2. The OFDM receiver of claim 1, further comprising:

a soft demapper configured to generate a soft binary signal, wherein if a null is detected, the soft demapper sets the value of the soft binary signal to a predetermined value.

3. The OFDM receiver of claim 2, further comprising:

a soft channel decoder configured to detect a null in the soft binary signal based on the predetermined value, and to process the null as an erasure.

4. The OFDM receiver of claim 1, further comprising:

a soft channel decoder configured to receive a soft binary signal and to receive a second signal that identifies a portion of the soft binary signal as a null, wherein the soft channel decoder processes the null as an erasure.

5. The OFDM receiver 2, wherein the predetermined value is a 0.5 for a signal range between 0 and 1.

6. The OFDM receiver 2, wherein the predetermined value is a 0 for a signal range between −1 and 1.

7. The OFDM receiver of claim 1, further comprising:

a one-tap equalizer configured to equalize channel effects.

8. The OFDM receiver of claim 1, wherein the pilot signal is a transmission parameter signaling (TPS) signal.

9. The OFDM receiver of claim 1, configured to communicate in a Digital Video Broadcasting-Terrestrial (DVB-T) system.

10. A method for null detection in a single frequency network (SFN), the method comprising:

determining a noise level of a received input bitstream based on an included pilot signal;

detecting a null in the input bitstream based on the noise level; and

setting a value of a soft binary signal to a predetermined value to identify the null.

11. The method of claim 10, wherein the pilot signal is a signal carrying known data with a known modulation.

12. The method of claim 11, wherein determining the noise level is based on the pilot signal.

13. The method of claim 12, wherein the predetermined soft binary value is 0.5 if data range between 0 and 1.

14. The method of claim 10, further comprising:

processing the soft binary signal as an erasure if the soft binary signal is equal to the predetermined value.

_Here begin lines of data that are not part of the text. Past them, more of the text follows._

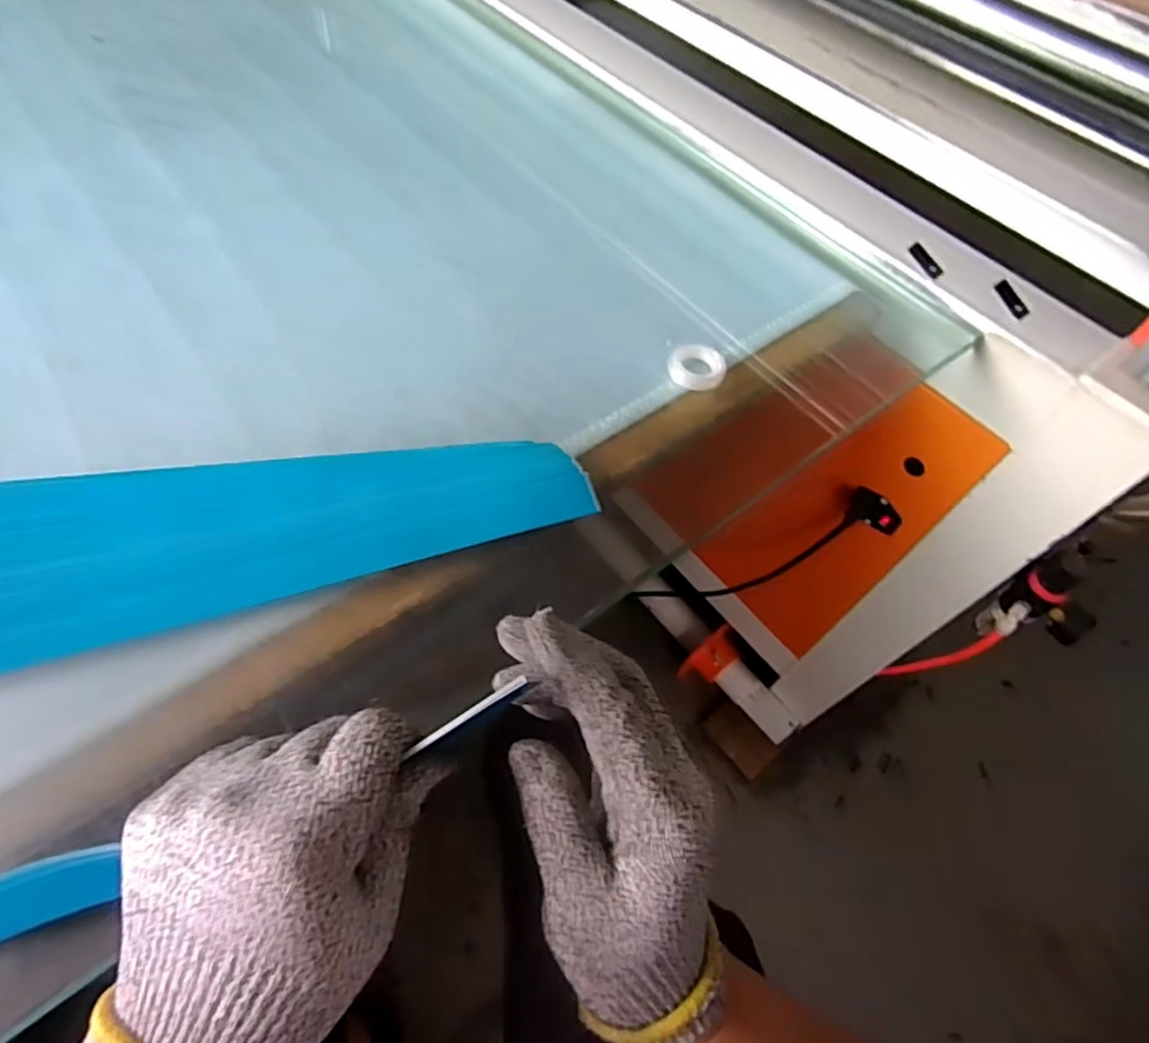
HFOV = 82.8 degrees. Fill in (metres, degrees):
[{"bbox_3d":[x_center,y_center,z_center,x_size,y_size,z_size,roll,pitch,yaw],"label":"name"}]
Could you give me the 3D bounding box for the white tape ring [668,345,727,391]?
[{"bbox_3d":[0.089,-0.113,0.475,0.041,0.009,0.037,5,58,-2],"label":"white tape ring"}]

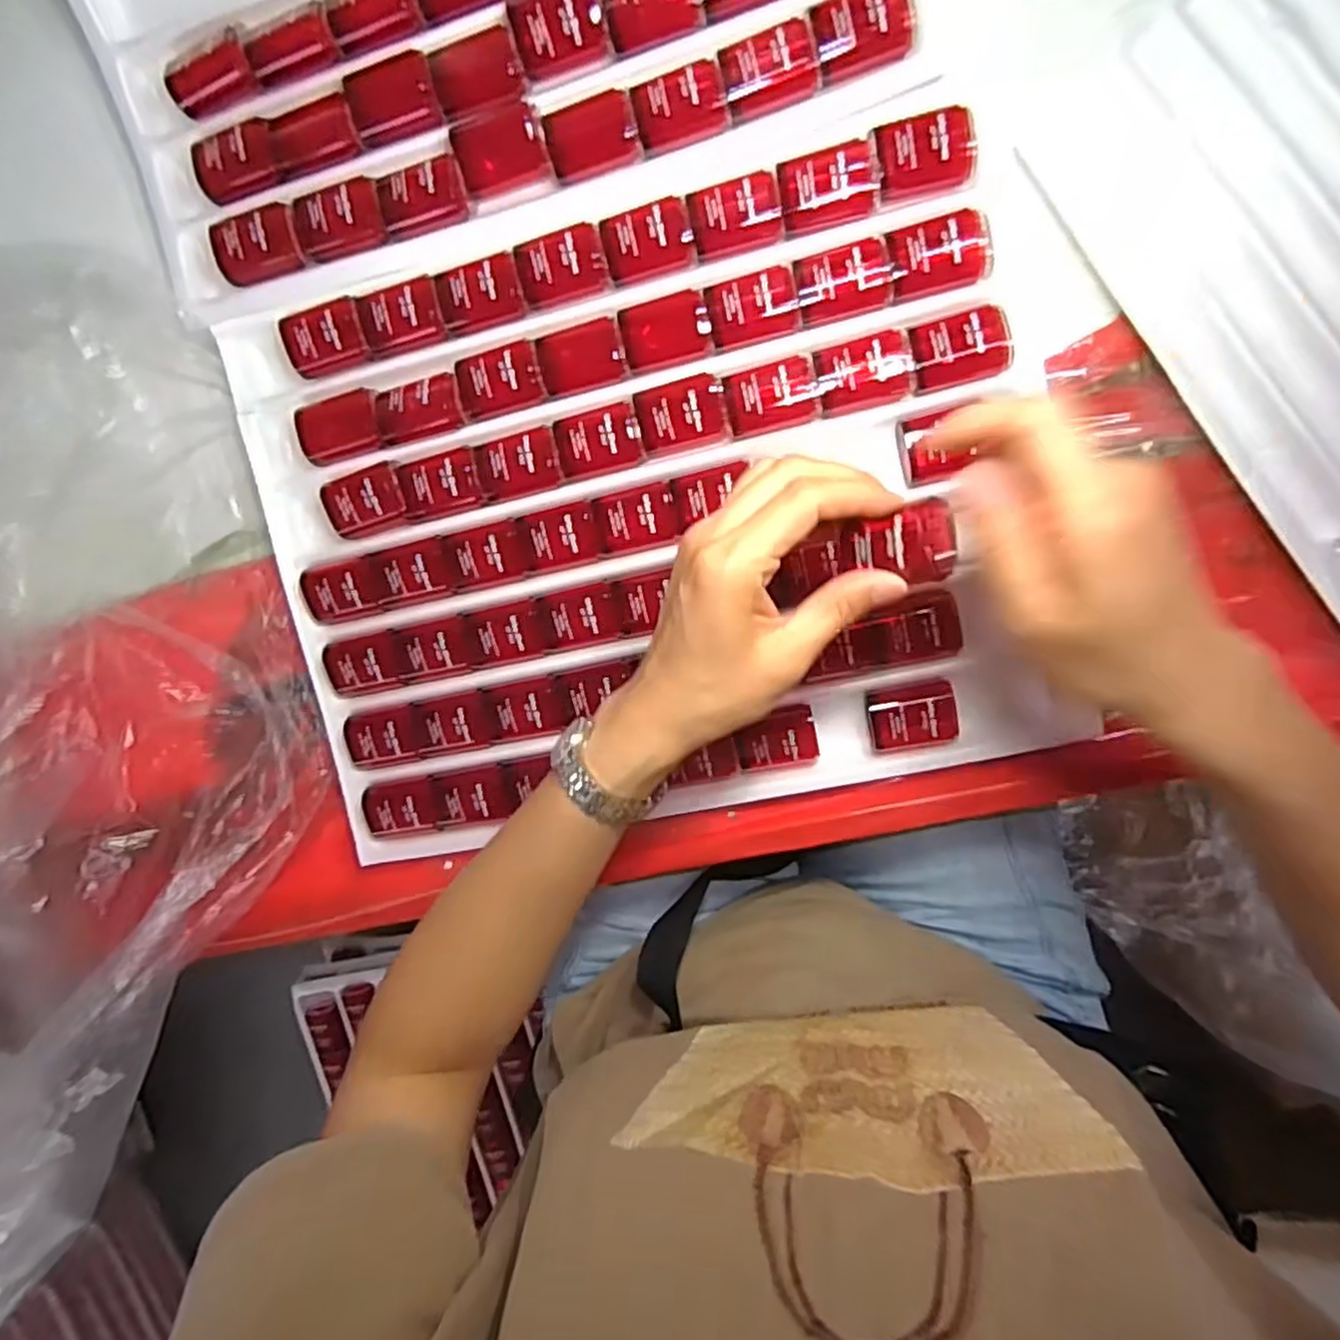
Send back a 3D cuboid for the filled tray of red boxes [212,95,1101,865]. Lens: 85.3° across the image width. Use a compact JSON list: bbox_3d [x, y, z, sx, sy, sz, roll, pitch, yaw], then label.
[{"bbox_3d":[-0.017,-0.073,0.364,0.381,0.023,0.292,-12,95,8],"label":"filled tray of red boxes"}]

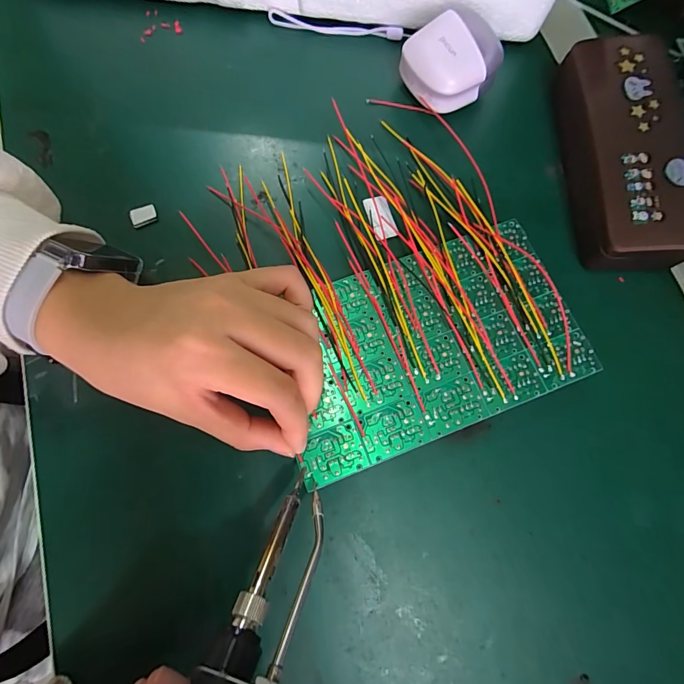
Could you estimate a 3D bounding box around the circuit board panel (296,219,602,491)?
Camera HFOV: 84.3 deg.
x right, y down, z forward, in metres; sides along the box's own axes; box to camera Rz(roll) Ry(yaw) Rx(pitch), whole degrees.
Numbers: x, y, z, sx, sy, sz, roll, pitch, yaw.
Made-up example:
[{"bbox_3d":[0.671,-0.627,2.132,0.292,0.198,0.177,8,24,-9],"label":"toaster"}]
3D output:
[{"bbox_3d":[0.047,-0.001,0.211,0.164,0.004,0.100,-20,78,-5],"label":"circuit board panel"}]

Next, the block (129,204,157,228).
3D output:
[{"bbox_3d":[-0.125,-0.080,0.239,0.016,0.004,0.010,-20,78,-5],"label":"block"}]

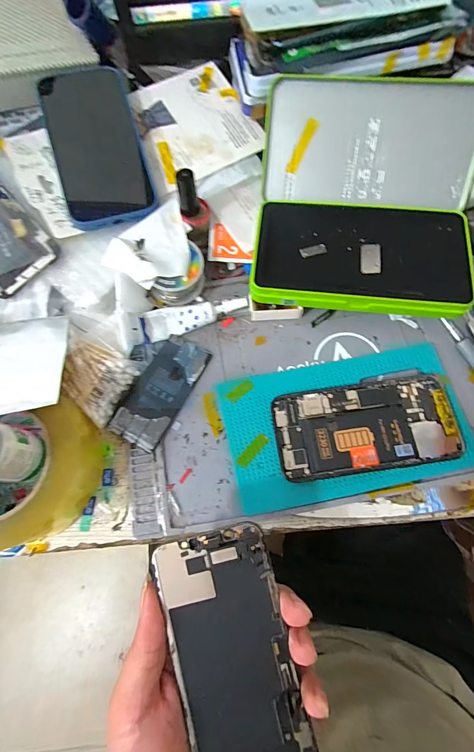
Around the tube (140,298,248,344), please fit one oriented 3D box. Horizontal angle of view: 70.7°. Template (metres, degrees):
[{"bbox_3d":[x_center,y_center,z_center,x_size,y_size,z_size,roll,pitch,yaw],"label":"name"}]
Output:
[{"bbox_3d":[-0.039,-0.055,0.311,0.098,0.015,0.027,-12,71,-3],"label":"tube"}]

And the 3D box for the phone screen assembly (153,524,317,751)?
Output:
[{"bbox_3d":[-0.002,0.165,0.194,0.067,0.009,0.142,-13,85,-3],"label":"phone screen assembly"}]

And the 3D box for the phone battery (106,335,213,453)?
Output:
[{"bbox_3d":[-0.066,0.011,0.292,0.045,0.006,0.100,26,74,10],"label":"phone battery"}]

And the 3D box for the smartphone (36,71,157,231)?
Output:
[{"bbox_3d":[-0.130,-0.216,0.314,0.081,0.012,0.154,-14,85,-14],"label":"smartphone"}]

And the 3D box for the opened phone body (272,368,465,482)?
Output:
[{"bbox_3d":[0.106,0.039,0.278,0.145,0.010,0.076,-10,71,-2],"label":"opened phone body"}]

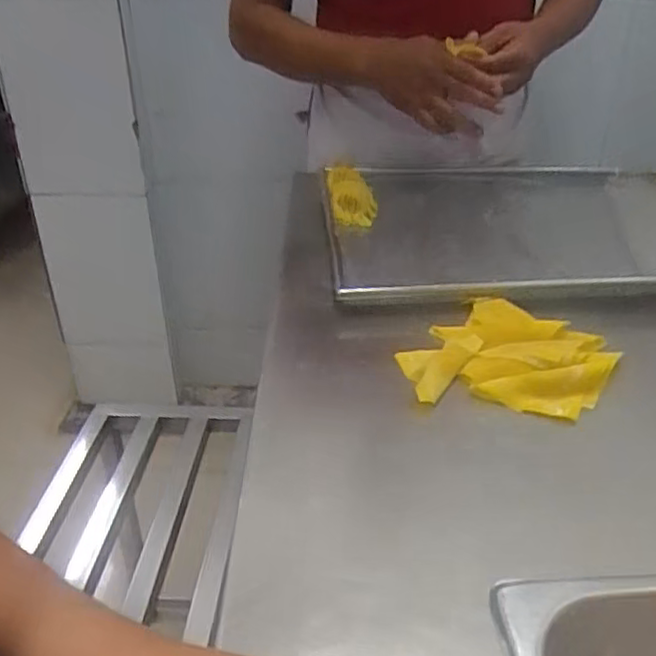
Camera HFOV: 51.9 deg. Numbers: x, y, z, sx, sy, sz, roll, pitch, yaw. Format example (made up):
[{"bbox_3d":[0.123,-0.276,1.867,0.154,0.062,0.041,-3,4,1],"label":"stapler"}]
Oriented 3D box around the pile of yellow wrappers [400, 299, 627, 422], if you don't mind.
[{"bbox_3d":[0.164,0.031,0.621,0.163,0.027,0.181,20,36,31],"label":"pile of yellow wrappers"}]

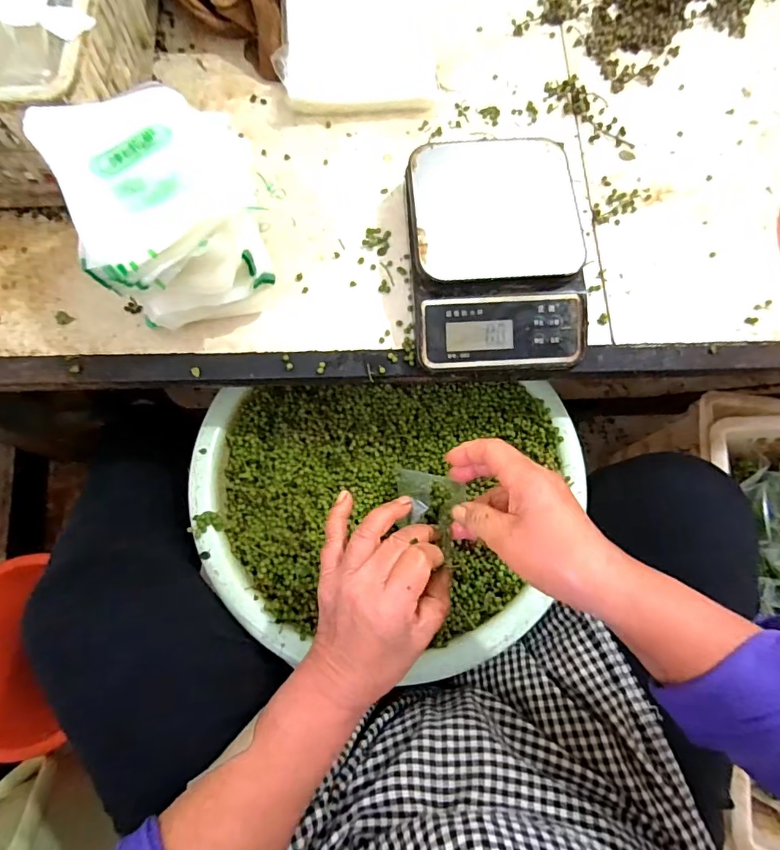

15. A machine readable storage medium having a stored set of instructions executable by a machine, the instructions comprising:

instructions to determine a noise level of a received input bitstream based on a pilot signal;

instructions to detect a null in the input bitstream based on the noise level; and

instructions to set a value of a soft binary signal to a predetermined value to identify the null.

16. The machine readable storage medium of claim 15 wherein the instructions to determine the noise level is based on the pilot signal.

17. A computer-readable medium containing a first set of instructions adapted to create a processor, wherein the processor is configured to implement a second set of instructions, the second set of instructions comprising:

instructions to determine a noise level of a received input bitstream based on a pilot signal;

instructions to detect a null in the input bitstream based on the noise level; and

instructions to set a value of a soft binary signal to a predetermined value to identify the null.